Martin Vander Weyer Martin Vander Weyer

Reasons to think positive about throwing in our lot with Europe’s aerospace champion

issue 22 September 2012

When BAE Systems sold its one-fifth stake in the European Airbus project to EADS in 2006, declaring its intention to focus instead on defence sales in the US, I predicted that ‘the best bits of BAE’ would end up under American ownership while the rest would ‘go the way of the Comet’, the 1950s British airliner that was knocked out of the competitive skies by the Boeing 707. Since then, BAE has worked assiduously to reinforce its position as one of the few foreign-owned suppliers to the Pentagon: it has 40,000 employees over there under a feisty female American boss, generates 40 per cent of revenues from US sales, and like BP does its best to pretend not to be British. But now BAE and the Franco-German-Spanish EADS propose to merge — thereby instantly jeopardising relationships in Washington, where no one trusts the French or the Germans, everyone fears the loss of high-tech defence secrets, and the commercial interests of Boeing and Lockheed Martin prevail over any stated belief in free markets.
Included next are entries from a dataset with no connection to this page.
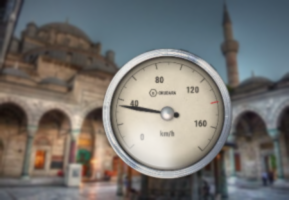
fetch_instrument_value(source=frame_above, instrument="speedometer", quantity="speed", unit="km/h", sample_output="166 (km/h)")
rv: 35 (km/h)
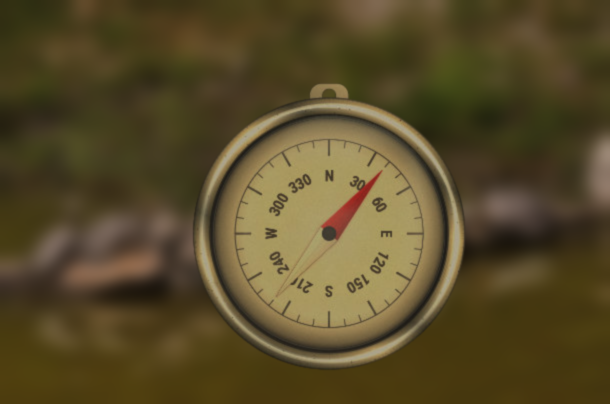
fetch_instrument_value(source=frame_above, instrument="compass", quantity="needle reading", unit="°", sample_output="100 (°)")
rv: 40 (°)
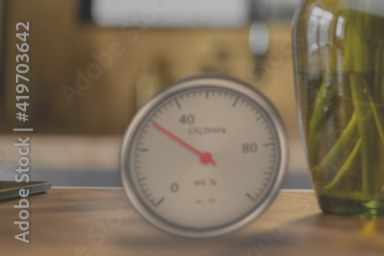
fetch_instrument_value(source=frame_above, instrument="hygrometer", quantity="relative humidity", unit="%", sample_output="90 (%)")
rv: 30 (%)
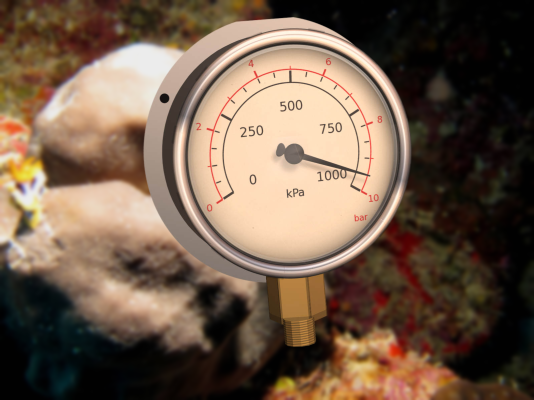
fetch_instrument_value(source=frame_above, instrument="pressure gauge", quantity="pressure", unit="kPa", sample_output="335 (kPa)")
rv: 950 (kPa)
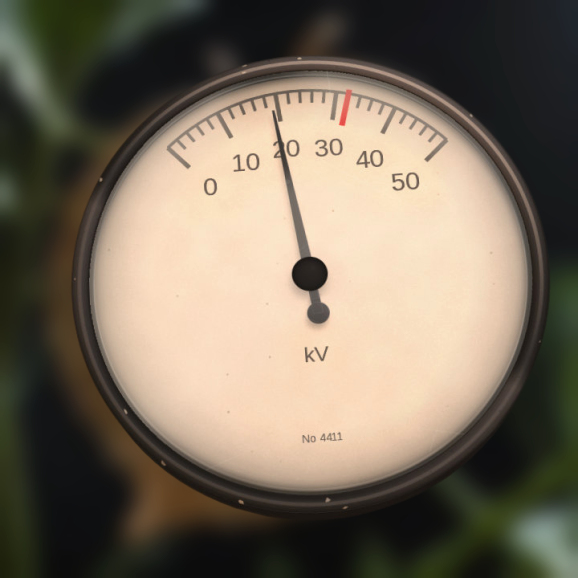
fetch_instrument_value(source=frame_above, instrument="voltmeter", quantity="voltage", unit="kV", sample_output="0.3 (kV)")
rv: 19 (kV)
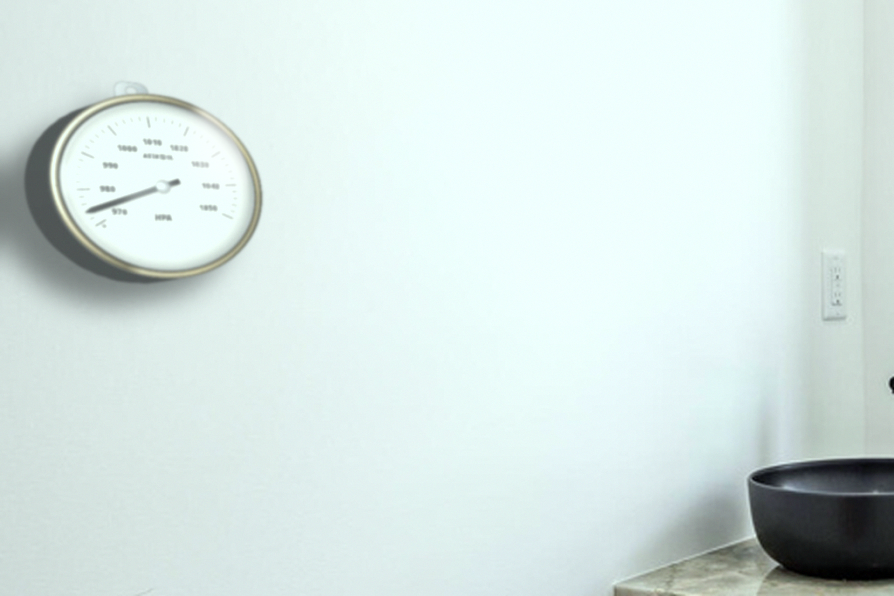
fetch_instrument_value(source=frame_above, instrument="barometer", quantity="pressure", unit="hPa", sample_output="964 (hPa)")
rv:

Is this the fatal step that will make my prediction come true, or an about-turn in the nick of time? After a decade of unpopular wars, with defence cuts looming both sides of the Atlantic, a business plan predicated on continuing Anglo-American military co-operation is no longer an obvious winner.

On the other hand, EADS has made a huge success of Airbus, and has a healthy balance sheet and forceful management under a German former paratrooper (there’s a tag for the tabloids to play with) called Tom Enders. British strengths in civil aerospace still reside largely in BAE and the Airbus UK factories at Filton and Broughton, so there’s logic in bringing them back together at a time when long-term global demand for passenger aircraft looks strong.

BAE and EADS are already partners in the Eurofighter project, and Anglo-
European mergers such as Royal Dutch Shell and Unilever have an honourable track record, whereas British companies from Marconi to Marks & Spencer have come unstuck in American markets.